Anonymous warns Mexico over OpRoadSafe
Cyber activists associated with Anonymous have published a list of demands aimed at the Mexican government and local bus companies.
The group said it would halt a mass cyber attack planned for December 10 under the banner of Op Carreteras Seguras (OpRoadSafe) if their demands were met.
Anonymous launched its latest digital campaign in an effort to publicize the fact that the Mexican government and bus companies are failing to stop kidnappings, rapes and robberies of passengers on the country’s lawless highways.
Indeed, a mass grave containing 293 bodies was recently discovered in San Fernando, Tamauilpas just 90 miles south of the Rio Grande Valley. Authorities believe the victims were bus passengers abducted and murdered by members of the Zetas drug cartel.
Although dozens were arrested after the horrifying discovery, Anonymous says similar crimes continue in Tamaulipas and throughout Mexico, as only a minority of citizens travel by airplane, while the rest of the country is at the mercy of local bus companies and shoddy security.
The five demands submitted by Anonymous are as follows:
- All passenger buses travel on more secure tolls roads.
- All buses should be equipped with GPS devices.
- Live, remote cameras be installed on all buses.
- Armed, plain clothes "bus marshals" travel on passenger buses.
- Those arrested in the context of Mexico's ongoing drug war should be treated as prisoners under the guidelines of the Geneva Convention.

● Information
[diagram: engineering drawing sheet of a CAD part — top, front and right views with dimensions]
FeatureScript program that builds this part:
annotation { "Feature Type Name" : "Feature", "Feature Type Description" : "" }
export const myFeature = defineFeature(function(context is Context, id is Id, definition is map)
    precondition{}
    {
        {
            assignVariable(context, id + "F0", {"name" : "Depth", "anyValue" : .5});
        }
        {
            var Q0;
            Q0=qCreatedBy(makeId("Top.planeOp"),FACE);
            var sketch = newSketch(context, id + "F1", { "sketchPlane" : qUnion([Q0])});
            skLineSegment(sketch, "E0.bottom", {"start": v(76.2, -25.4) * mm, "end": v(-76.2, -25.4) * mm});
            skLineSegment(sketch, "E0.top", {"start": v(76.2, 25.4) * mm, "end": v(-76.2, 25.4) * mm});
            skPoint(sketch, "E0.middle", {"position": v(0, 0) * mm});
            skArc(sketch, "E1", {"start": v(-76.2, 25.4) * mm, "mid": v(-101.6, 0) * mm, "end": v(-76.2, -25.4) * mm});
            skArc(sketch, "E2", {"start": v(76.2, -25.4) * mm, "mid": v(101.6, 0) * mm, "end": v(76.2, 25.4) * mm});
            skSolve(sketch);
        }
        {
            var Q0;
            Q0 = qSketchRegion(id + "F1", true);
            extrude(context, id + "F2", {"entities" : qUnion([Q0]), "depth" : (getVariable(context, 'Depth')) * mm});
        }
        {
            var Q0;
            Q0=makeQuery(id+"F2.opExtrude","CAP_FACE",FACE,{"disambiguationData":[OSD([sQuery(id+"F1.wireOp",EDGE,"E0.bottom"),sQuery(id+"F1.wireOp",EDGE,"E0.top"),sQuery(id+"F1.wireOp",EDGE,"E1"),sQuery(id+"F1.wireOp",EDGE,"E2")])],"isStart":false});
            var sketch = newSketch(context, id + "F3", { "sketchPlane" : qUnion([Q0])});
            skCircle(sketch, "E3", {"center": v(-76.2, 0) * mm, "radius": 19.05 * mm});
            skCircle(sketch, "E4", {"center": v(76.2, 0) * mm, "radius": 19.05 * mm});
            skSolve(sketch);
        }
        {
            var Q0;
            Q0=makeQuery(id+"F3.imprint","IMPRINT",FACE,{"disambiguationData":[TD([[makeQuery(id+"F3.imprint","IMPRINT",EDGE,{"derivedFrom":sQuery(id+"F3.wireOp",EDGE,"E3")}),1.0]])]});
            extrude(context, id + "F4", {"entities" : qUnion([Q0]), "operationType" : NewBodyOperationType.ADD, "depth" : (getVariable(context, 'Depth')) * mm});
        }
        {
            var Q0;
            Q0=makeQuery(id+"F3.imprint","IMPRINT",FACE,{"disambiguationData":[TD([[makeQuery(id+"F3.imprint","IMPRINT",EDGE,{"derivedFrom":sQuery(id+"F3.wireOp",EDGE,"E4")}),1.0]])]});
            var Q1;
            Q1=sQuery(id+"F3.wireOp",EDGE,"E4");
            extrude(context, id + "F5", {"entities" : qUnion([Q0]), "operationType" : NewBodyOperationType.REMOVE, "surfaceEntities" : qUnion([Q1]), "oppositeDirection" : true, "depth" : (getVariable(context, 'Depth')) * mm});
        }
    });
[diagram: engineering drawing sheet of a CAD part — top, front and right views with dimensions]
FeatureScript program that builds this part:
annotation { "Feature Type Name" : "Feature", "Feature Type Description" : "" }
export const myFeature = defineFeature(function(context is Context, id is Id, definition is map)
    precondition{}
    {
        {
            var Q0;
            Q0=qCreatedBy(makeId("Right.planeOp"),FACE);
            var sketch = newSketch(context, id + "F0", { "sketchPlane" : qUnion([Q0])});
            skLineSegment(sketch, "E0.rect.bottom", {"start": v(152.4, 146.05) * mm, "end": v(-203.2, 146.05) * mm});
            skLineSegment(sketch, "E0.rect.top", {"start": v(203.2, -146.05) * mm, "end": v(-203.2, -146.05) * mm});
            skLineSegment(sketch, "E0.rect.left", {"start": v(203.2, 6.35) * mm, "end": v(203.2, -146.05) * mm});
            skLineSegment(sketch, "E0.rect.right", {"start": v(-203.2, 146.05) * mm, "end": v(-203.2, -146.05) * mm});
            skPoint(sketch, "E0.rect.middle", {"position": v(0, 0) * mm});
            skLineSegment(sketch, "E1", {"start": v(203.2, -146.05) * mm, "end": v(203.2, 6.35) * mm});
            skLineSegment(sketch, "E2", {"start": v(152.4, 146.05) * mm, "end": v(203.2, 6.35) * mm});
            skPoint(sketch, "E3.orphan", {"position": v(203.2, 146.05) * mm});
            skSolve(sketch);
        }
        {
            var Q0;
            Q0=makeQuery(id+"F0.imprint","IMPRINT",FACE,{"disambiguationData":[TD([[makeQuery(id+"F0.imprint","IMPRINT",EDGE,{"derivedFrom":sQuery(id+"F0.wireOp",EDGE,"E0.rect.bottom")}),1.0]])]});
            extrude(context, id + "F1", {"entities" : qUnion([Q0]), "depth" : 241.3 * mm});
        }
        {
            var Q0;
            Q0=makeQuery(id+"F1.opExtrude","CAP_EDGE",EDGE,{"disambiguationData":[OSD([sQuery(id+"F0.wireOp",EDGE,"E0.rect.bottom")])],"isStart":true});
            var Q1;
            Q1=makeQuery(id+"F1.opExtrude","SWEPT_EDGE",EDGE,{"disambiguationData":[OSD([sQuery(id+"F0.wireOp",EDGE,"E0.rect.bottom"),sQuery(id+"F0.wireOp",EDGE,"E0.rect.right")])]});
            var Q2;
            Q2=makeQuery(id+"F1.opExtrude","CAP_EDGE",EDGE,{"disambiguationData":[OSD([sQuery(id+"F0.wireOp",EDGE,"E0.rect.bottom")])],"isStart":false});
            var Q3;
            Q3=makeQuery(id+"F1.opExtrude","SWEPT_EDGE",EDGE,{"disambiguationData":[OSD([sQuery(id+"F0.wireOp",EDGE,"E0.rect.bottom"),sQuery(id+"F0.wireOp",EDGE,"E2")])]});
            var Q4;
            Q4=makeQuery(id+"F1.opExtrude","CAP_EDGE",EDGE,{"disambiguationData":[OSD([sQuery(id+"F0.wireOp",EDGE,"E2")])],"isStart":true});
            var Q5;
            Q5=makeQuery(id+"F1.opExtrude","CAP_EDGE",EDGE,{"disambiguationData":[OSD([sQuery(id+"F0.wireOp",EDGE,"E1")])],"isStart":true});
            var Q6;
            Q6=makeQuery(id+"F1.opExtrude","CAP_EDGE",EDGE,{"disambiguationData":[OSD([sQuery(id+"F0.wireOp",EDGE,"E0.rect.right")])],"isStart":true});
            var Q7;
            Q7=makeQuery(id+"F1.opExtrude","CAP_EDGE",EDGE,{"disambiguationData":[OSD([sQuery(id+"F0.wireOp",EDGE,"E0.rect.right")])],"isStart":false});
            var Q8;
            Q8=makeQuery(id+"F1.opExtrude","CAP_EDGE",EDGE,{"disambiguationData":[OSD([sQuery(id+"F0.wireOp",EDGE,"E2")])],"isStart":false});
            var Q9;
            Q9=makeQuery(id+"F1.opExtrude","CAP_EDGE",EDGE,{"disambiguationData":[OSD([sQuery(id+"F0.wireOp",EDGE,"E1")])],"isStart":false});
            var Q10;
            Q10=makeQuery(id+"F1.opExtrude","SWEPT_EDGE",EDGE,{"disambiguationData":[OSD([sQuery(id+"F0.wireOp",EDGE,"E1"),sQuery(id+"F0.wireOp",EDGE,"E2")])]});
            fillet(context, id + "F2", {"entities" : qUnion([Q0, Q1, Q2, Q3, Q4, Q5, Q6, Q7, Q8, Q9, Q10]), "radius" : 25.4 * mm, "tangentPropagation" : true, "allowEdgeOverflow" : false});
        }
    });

● Exercise requirements
a: According to the article on OpRoadSafe, how many bodies were found in the mass grave in San Fernando?
b: From the article on OpRoadSafe, output the passage from "Anonymous launched its" up to and including "secure tolls roads.".
c: Rewrite the paragraph of the article on OpRoadSafe that begins "Although dozens were arrested" in a shorter form that keeps its main facts.

● Task solutions
a: 293 bodies.

b:
Anonymous launched its latest digital campaign in an effort to publicize the fact that the Mexican government and bus companies are failing to stop kidnappings, rapes and robberies of passengers on the country’s lawless highways.
Indeed, a mass grave containing 293 bodies was recently discovered in San Fernando, Tamauilpas just 90 miles south of the Rio Grande Valley. Authorities believe the victims were bus passengers abducted and murdered by members of the Zetas drug cartel.
Although dozens were arrested after the horrifying discovery, Anonymous says similar crimes continue in Tamaulipas and throughout Mexico, as only a minority of citizens travel by airplane, while the rest of the country is at the mercy of local bus companies and shoddy security.
The five demands submitted by Anonymous are as follows:
- All passenger buses travel on more secure tolls roads.

c: Dozens were arrested after the discovery, but Anonymous says similar crimes go on in Tamaulipas and across Mexico. Only a minority of citizens fly, so most depend on local bus companies and poor security.